ATTORNEY GENERAL RAOUL CHALLENGES FEDERAL RULE LEAVING IN PLACE INSUFFICIENT STANDARDS REGULATING PARTICULATE MATTER POLLUTION
Chicago — Attorney General Kwame Raoul today joined a coalition of 17 attorneys general and the city of New York in filing a lawsuit challenging the federal government’s decision to leave unchanged the current National Ambient Air Quality Standards (NAAQS) for particulate matter pollution.
Particulate matter (PM2.5) is a pollutant emitted from a variety of sources including vehicles, factories, and construction sites. Particulate matter exposure at the current standards causes up to 45,000 deaths per year nationwide and disproportionately impacts Illinois’ most vulnerable populations. In addition, particulate matter is linked to increased mortality from COVID-19 and many serious public health problems including cardiovascular disease, respiratory impacts, and cancer.
“This decision is irresponsible and puts millions of lives at risk by ignoring the scientifically-proven harmful effects of pollution, especially at a time when health care systems are already over-burdened,” Raoul said. “I will continue to oppose any effort to loosen regulations of dangerous air pollutants.”
Under the Clean Air Act, the U.S. Environmental Protection Agency (EPA) is required to set NAAQS for several pollutants, including particulate matter, at a level that protects public health and welfare.

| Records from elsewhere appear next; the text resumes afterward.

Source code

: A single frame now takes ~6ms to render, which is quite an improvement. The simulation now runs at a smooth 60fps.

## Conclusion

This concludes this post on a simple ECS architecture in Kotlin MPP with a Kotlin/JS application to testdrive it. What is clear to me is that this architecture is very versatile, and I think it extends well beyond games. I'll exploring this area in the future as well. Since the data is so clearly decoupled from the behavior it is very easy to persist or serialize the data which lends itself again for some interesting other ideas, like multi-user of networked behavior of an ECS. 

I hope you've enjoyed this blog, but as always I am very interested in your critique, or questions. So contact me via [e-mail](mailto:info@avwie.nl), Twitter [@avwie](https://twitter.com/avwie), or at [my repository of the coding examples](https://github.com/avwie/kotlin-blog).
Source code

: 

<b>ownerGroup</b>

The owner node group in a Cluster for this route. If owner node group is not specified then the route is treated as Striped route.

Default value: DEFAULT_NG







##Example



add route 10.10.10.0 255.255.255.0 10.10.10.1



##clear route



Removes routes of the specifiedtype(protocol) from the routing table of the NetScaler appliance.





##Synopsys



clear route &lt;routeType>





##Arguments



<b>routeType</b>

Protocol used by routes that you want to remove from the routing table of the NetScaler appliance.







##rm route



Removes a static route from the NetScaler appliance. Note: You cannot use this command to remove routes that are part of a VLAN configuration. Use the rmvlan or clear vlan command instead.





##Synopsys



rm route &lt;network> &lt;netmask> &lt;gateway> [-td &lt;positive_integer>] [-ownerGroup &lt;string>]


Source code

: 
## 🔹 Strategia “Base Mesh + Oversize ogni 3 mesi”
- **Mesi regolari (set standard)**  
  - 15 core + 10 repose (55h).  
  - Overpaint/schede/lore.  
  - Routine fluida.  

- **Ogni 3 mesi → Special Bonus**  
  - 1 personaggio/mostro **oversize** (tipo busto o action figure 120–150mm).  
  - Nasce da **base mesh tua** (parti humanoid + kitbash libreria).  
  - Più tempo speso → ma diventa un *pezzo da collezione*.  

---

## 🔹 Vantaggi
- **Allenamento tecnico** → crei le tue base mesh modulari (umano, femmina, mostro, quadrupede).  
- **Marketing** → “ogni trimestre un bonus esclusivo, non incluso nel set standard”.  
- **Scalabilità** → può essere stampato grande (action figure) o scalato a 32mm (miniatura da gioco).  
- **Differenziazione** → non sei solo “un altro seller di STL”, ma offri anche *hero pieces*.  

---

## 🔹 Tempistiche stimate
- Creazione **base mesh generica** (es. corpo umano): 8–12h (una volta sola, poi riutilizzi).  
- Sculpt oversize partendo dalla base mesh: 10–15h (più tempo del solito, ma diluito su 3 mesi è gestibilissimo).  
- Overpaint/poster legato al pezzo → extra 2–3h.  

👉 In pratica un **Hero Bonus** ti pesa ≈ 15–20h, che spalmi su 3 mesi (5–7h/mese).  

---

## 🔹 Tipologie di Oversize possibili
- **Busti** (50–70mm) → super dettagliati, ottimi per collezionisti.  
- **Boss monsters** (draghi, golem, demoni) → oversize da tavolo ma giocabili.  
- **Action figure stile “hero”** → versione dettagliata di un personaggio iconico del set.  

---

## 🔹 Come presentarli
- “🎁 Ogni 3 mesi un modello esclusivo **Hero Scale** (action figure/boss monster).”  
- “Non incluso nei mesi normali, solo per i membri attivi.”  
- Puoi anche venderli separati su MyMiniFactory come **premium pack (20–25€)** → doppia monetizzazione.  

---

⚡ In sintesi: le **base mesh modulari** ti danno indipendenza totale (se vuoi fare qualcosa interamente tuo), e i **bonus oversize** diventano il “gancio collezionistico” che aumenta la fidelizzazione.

The EPA is required to periodically review the standards and revise them if new information shows that the existing standards are inadequate. The EPA’s standards provide key support for state programs to address particulate matter pollution within their borders. This partnership has reduced annual concentrations of PM2.5 by 39 percent between 2000 and 2018.
Nevertheless, the evidence shows that more protection is necessary. Since the EPA’s last review in 2012, new studies have made clear that exposure to particulate matter causes grievous health impacts, even at levels below the current standards. The EPA’s own staff concurred on these conclusions. Additionally, multiple studies have found links between mortality from COVID-19 and particulate matter exposure.
In the lawsuit, Raoul and the coalition argue that the EPA’s decision to retain the current standards for particulate matter pollution was arbitrary and capricious because the EPA conducted a flawed and unlawfully biased review of the current NAAQS, and the available science clearly demonstrates the need for the EPA to strengthen the NAAQS.
Joining Raoul in today’s lawsuit are the attorneys general of California, Connecticut, Delaware, Maryland, Massachusetts, Michigan, Minnesota, New Jersey, New York, Oregon, Pennsylvania, Rhode Island, Vermont, Virginia, Washington, and Wisconsin, as well as the city of New York, the California Air Resources Board, and the California Office of Environmental Health Hazard Assessment.